Exercise objective. Word for word, transcribe every line from the one holding "FIGURE 6 | Parameter" through the end of the records, but not the pictures.
-- Records for processing follows --
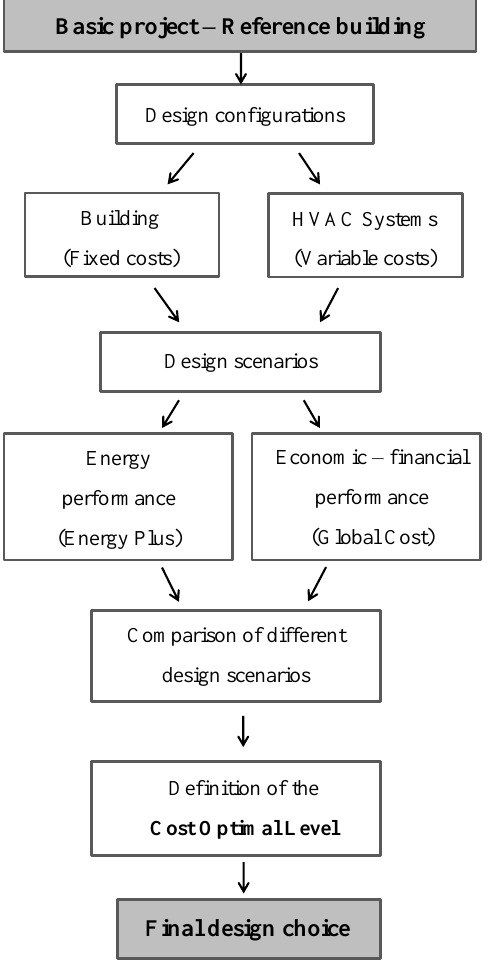
Figure 1. Cost-optimal methodology applied to this study as a decision-making tool for supporting architects’ energy design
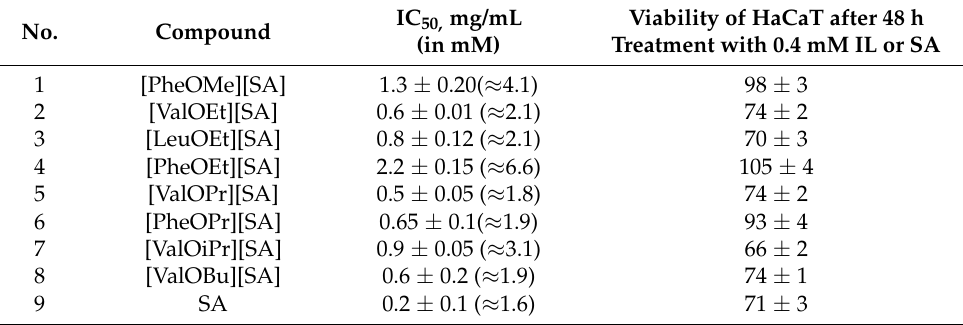
Table 5. Cytotoxicity of the tested compounds toward human keratinocytes (HaCaT cells). No. Compound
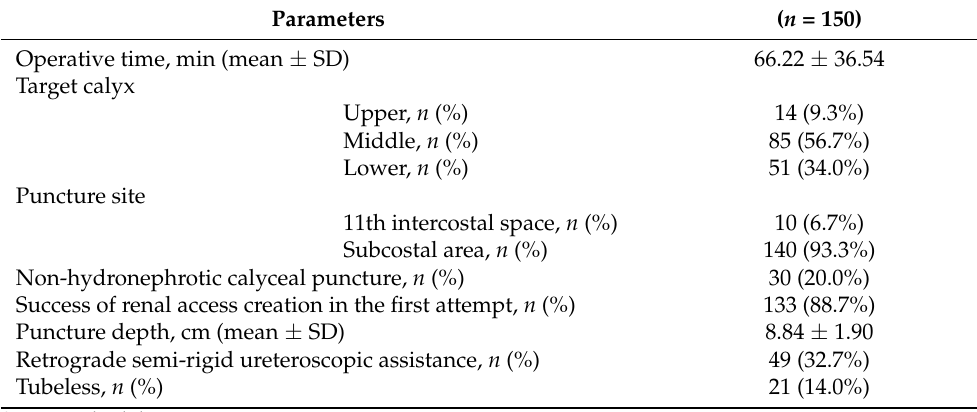
Table 2. Intraoperative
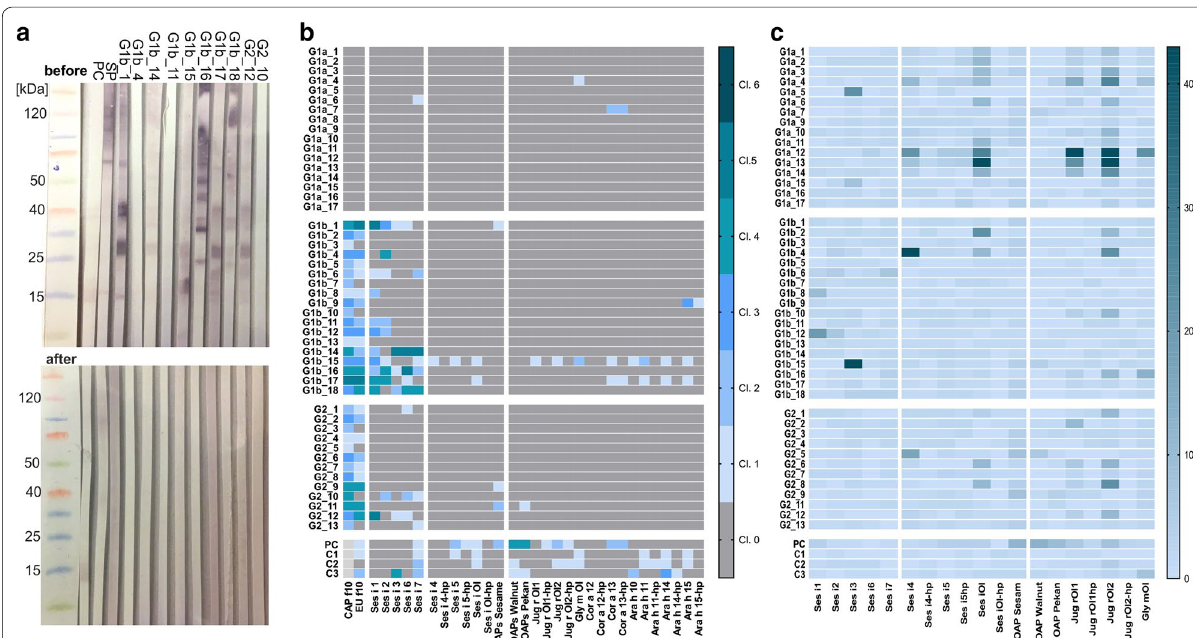
Fig. 1 Western blot analysis of native sesame OAPs fraction to confirm the absence of seed storage protein traces ( a ) and the specific IgE ( b ) and IgG sensitisation pattern ( c ) of all included patients. a Western‑Blot analysis of an intermediate purification step (before HIC) and of the final OAPs fraction (after HIC) with sera containing sIgE to sesame seed storage proteins and oleosins. Samples were separated by SDS‑PAGE using a 4–12% Bis–Tris gel and blotted onto a nitrocellulose membrane. Bound IgE were detected by anti‑human IgE antibodies conjugate labelled with alkaline phosphatase; PC is a oleosin‑positive serum, SP is a sesame seed storage positive serum not used in this study, sera G1b_1, 4, 14, 11, 15–18, G2_12 and 10 are sera with specific IgE to sesame seed storage proteins and partly with slightly elevated sIgE levels to sesame oleosins. b IgE sensitisation pattern to sesame extract from ImmunoCAP and EUROLINE, sesame components and oleosins from sesame, walnut, soy, hazelnut and peanut expressed as EAST (Enzyme‑Allergo‑Sorbent Test classification)‑classes and sorted by severity of symptoms to sesame, light grey: not determined. c IgG‑sensitisation pattern to sesame components and oleosins from sesame, walnut, pecan and soy expressed as EUROLINE (EL)‑intensities and sorted by severity of symptoms to sesame. G1a sesame allergic patients without detectable sIgE sensitisation, G1b sesame allergic patients with sIgE sensitisation, G2 sesame tolerant patients with sIgE sensitisation, PC positive control selected by sIgE to sesame oleosins, C1 ‑ 3 positive controls selected by sIgE to peanut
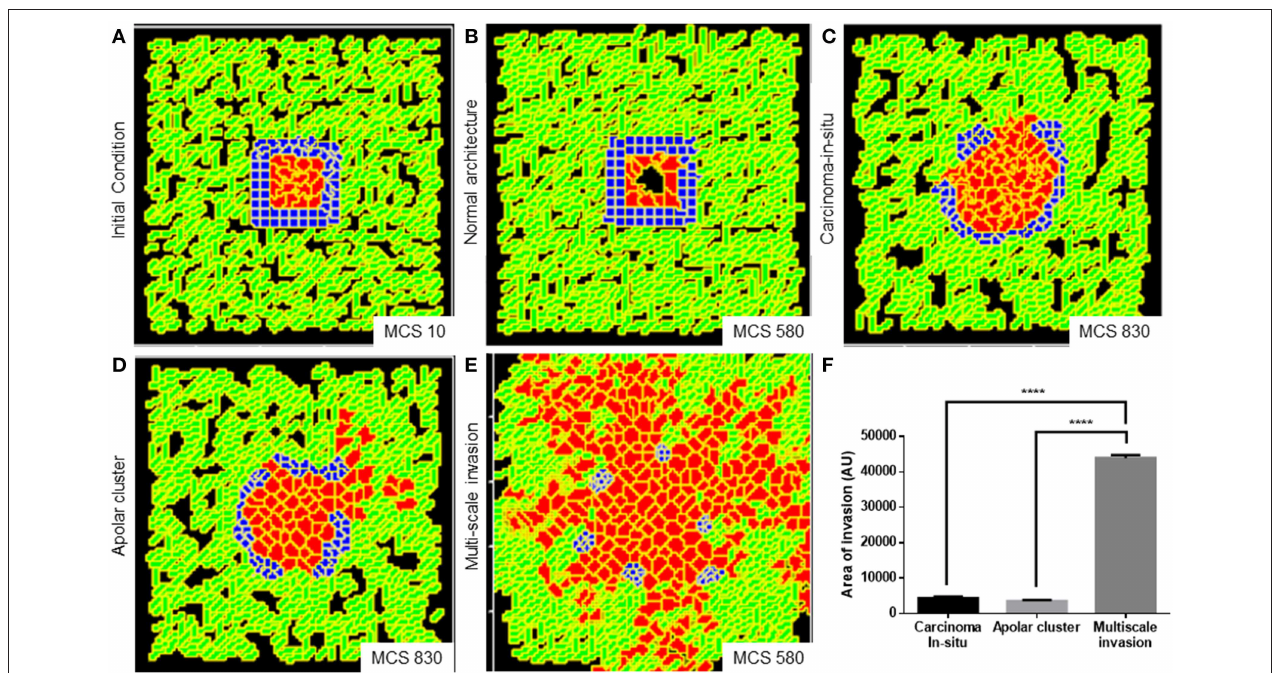
FIGURE 6 | Parameter variation in the computational model can simulate homeostatic, precancerous, and indolently cancerous phenotypes. (A) Initial configuration of all components of the computational model at MCS 0. (B) Simulation of a homeostatic growth-arrested phenotype with a central lumen obtained upon imposing a nonfibrillar ECM-based rules for regulation of cellular quiescence and death of anchored and detached cells, respectively. (C) Simulation of a carcinoma in situ -like phenotype obtained by maintaining high values of cell–cell and cell–nonfibrillar ECM adhesion. (D) Decreasing cell–cell and cell–ECM adhesion in simulation leads to a phenotype that shows further loss of polarity (as evidenced by a roughness in the outer contour of the clusters) and occasional subinvasive single cell phenotypes. (E) Further decreasing cell–cell and cell–matrix adhesion and deployment of an R-D-based kinetics of ECM remodeling leads to multiscale invasion. (F) Quantification (bottom right) of the invasiveness of cells from simulations of homeostasis, carcinoma in situ , apolar clusters, and multiscale invasion. Scale bar: 100 µ m. Each bar represents mean ± SEM. **** p <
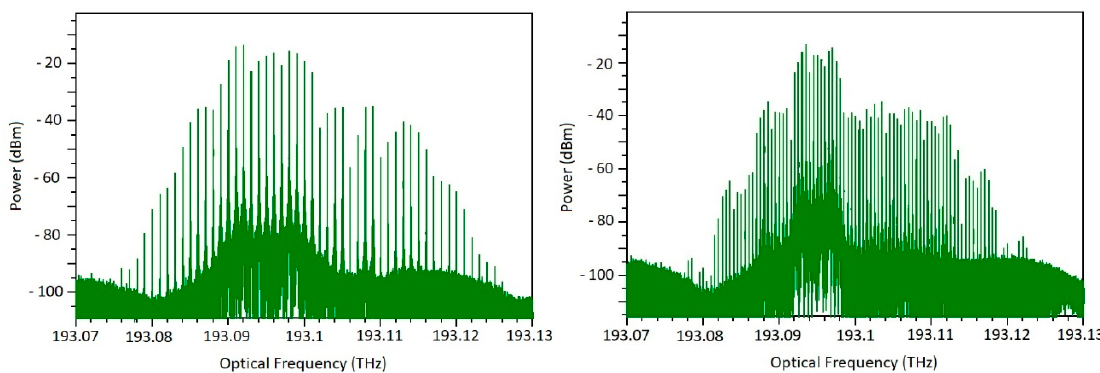
Figure 8. Optical comb after frequency shift. Resolution tuning capability. Left : 1 GHz Frequency spacing. Right : 500 MHz frequency spacing. Density of the of the comb is varied for increased resolution in the interrogation of a spectrometer.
-- Records for processing concluded --
Output of the task.
FIGURE 6 | Parameter variation in the computational model can simulate homeostatic, precancerous, and indolently cancerous phenotypes. (A) Initial configuration of all components of the computational model at MCS 0. (B) Simulation of a homeostatic growth-arrested phenotype with a central lumen obtained upon imposing a nonfibrillar ECM-based rules for regulation of cellular quiescence and death of anchored and detached cells, respectively. (C) Simulation of a carcinoma in situ -like phenotype obtained by maintaining high values of cell–cell and cell–nonfibrillar ECM adhesion. (D) Decreasing cell–cell and cell–ECM adhesion in simulation leads to a phenotype that shows further loss of polarity (as evidenced by a roughness in the outer contour of the clusters) and occasional subinvasive single cell phenotypes. (E) Further decreasing cell–cell and cell–matrix adhesion and deployment of an R-D-based kinetics of ECM remodeling leads to multiscale invasion. (F) Quantification (bottom right) of the invasiveness of cells from simulations of homeostasis, carcinoma in situ , apolar clusters, and multiscale invasion. Scale bar: 100 µ m. Each bar represents mean ± SEM. **** p <
Figure 8. Optical comb after frequency shift. Resolution tuning capability. Left : 1 GHz Frequency spacing. Right : 500 MHz frequency spacing. Density of the of the comb is varied for increased resolution in the interrogation of a spectrometer.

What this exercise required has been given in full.